When should I use @cached_property instead of @property?

Use @cached_property when the computed value is expensive to produce and will not change for the lifetime of the instance. The decorator computes the value once on first access and stores it directly in the instance __dict__ under the same name, bypassing the descriptor on all subsequent reads. Use @property when you need the value recomputed on every access or when you need setter and deleter support. Note that @cached_property requires a mutable instance __dict__ and interferes with PEP 412 key-sharing dictionaries, which can increase per-instance memory usage. Source: Python docs: functools.cached_property.

How does @total_ordering reduce boilerplate in Python classes?

@total_ordering fills in the missing rich comparison methods (__le__, __gt__, __ge__) from the two you provide (__eq__ and one of __lt__, __le__, __gt__, or __ge__). Without it, a fully comparable class requires six method definitions. With it, you write two and the decorator derives the rest. The trade-off is a per-call overhead for the derived methods; in tight sorting loops over large collections, hand-implementing all six is faster. Always return NotImplemented rather than raising TypeError from comparison methods — the derived implementations rely on this. Source: Python docs: functools.total_ordering.

Does @lru_cache work with methods on a class?

Yes, but with an important caveat. When @lru_cache is applied to an instance method, self becomes part of the cache key. This prevents result confusion across instances, but it also prevents the instance from being garbage-collected as long as the cache holds a reference to it. In applications that create many short-lived instances — web servers, task queues, per-request objects — this causes steady memory growth unless the cache is cleared explicitly. For per-instance memoization of a computed attribute, @cached_property is the right tool. Source: Python FAQ: How do I cache method calls?

What is the typed parameter in @lru_cache?

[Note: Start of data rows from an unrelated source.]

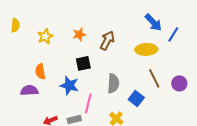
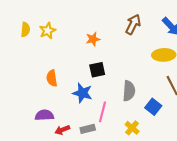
yellow star: (45, 36) -> (48, 31), moved
brown arrow: (107, 40) -> (133, 24), moved
purple semicircle: (29, 90) -> (44, 115), moved

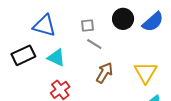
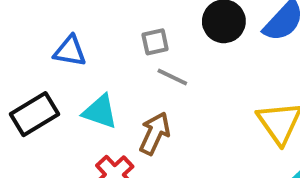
blue triangle: (44, 26) -> (70, 51), size x0.7
brown arrow: (104, 73) -> (155, 133), moved

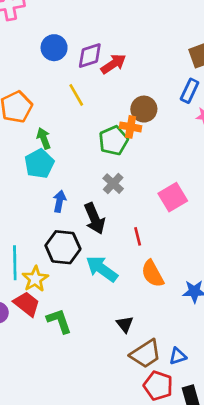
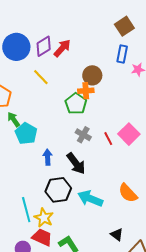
blue circle: (54, 48) -> (16, 47), size x1.4
green arrow: (44, 138) -> (14, 119), moved
red line: (138, 236) -> (108, 139), moved

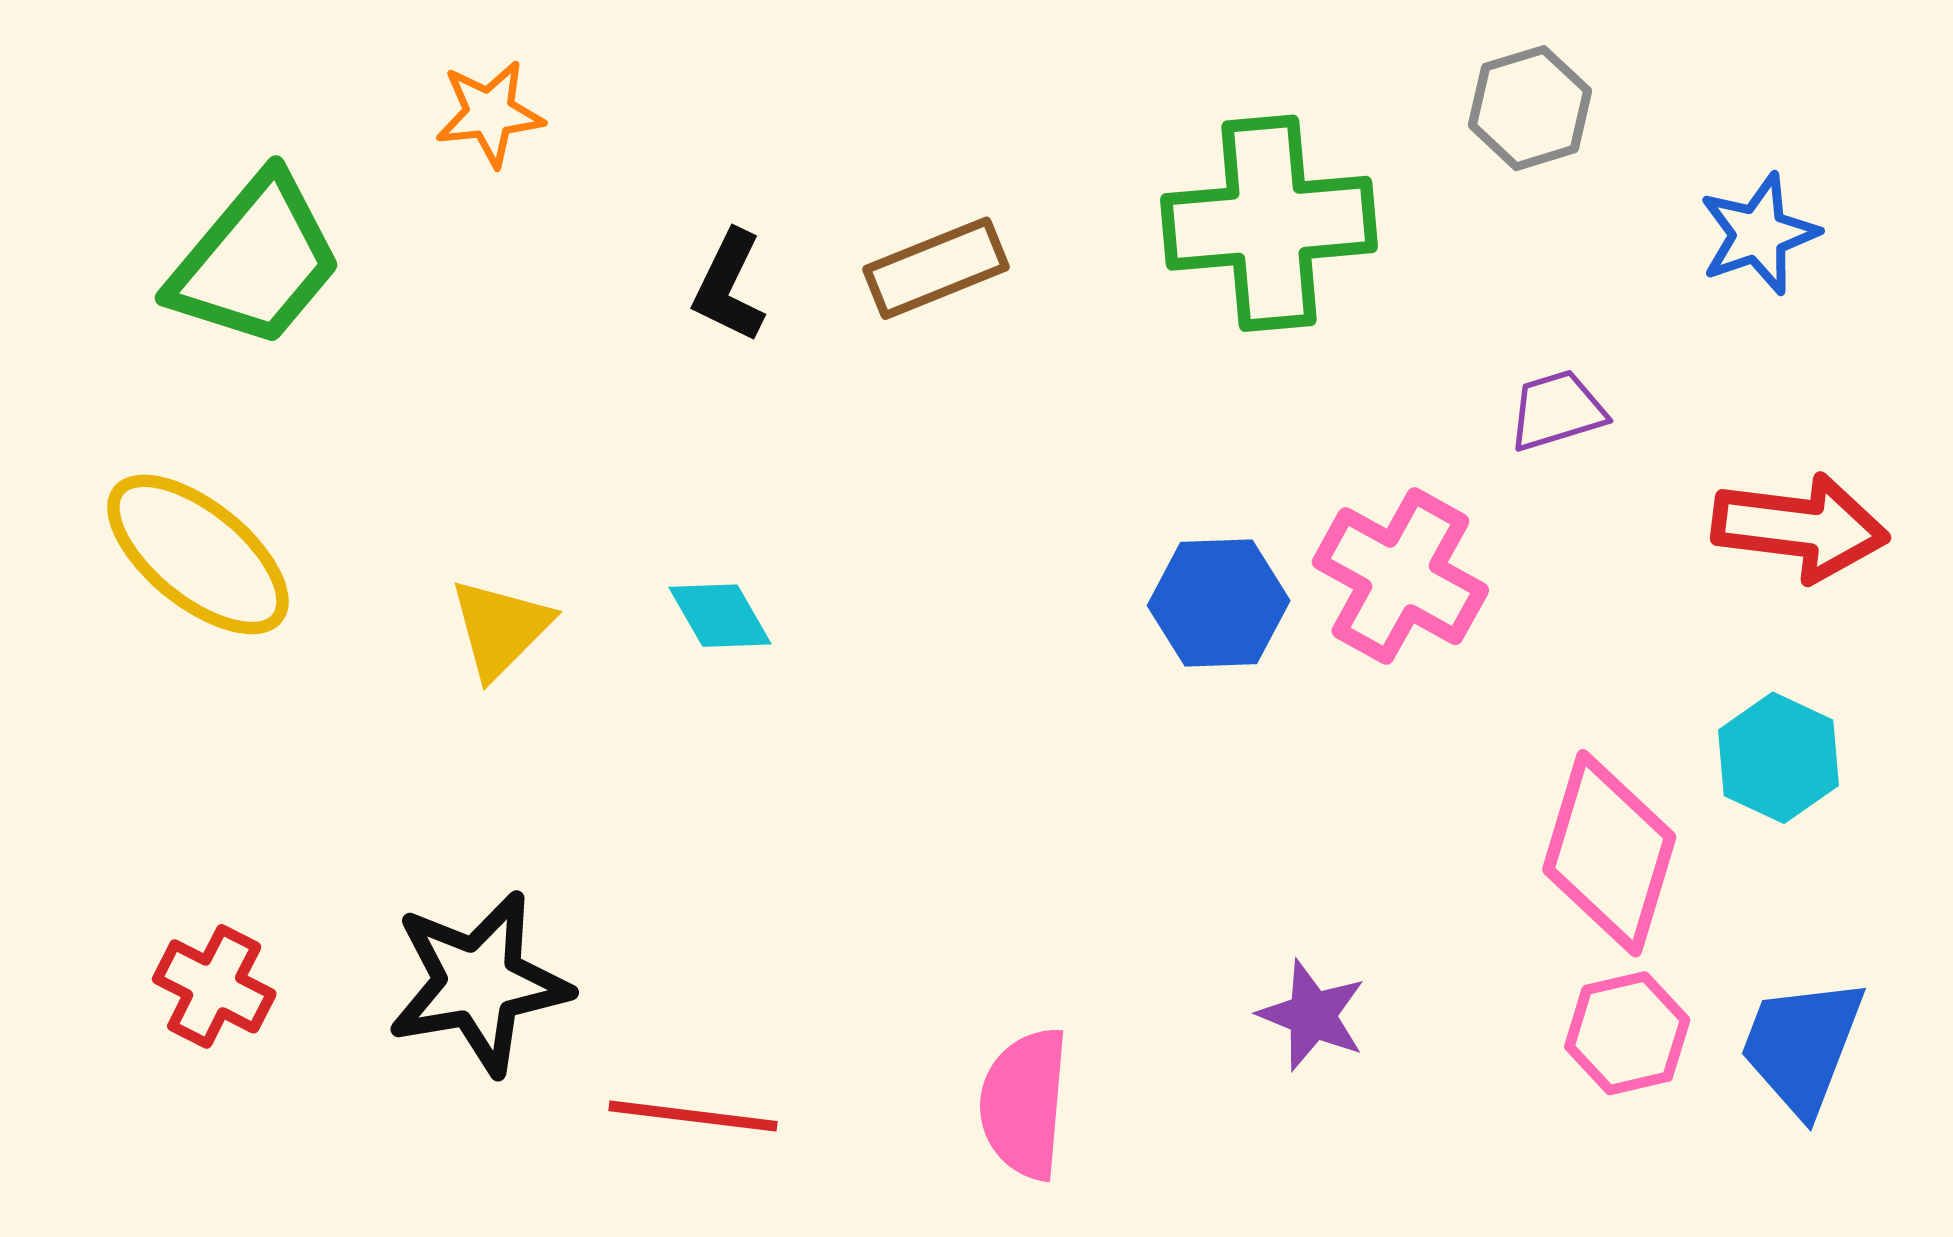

When typed=True is passed to @lru_cache, arguments of different types are cached under separate keys even when their values are equal. For example, f(3) and f(3.0) produce two distinct cache entries with typed=True, because int and float are different types. The default is typed=False. To inspect the current maxsize and typed settings on a cached function at runtime, call cache_parameters(), which was added in Python 3.9. Source: Python docs: functools.lru_cache.